▶ What this task involves
Would you copy the listing below exactly, keeping the pictures out?

▶ Records
Content starts

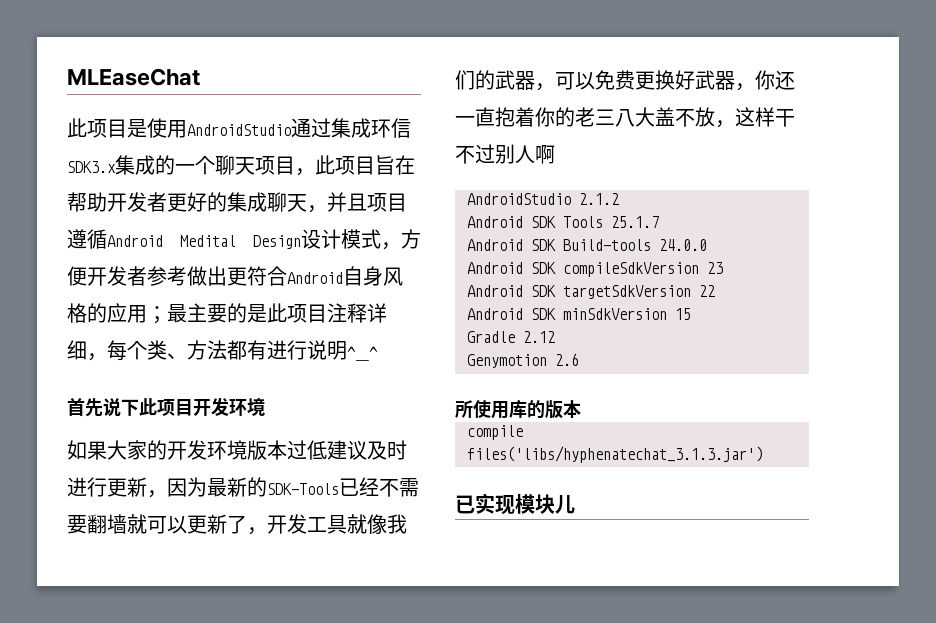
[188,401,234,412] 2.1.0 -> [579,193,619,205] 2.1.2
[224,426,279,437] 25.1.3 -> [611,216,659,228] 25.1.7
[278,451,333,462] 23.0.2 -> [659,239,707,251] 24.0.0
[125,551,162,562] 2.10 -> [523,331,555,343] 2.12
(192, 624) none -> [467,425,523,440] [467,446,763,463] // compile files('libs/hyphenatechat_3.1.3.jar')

Content ends

▶ Exercise solution
[188,401,234,412] 2.1.0 -> [579,193,619,205] 2.1.2
[224,426,279,437] 25.1.3 -> [611,216,659,228] 25.1.7
[278,451,333,462] 23.0.2 -> [659,239,707,251] 24.0.0
[125,551,162,562] 2.10 -> [523,331,555,343] 2.12
(192, 624) none -> [467,425,523,440] [467,446,763,463] // compile files('libs/hyphenatechat_3.1.3.jar')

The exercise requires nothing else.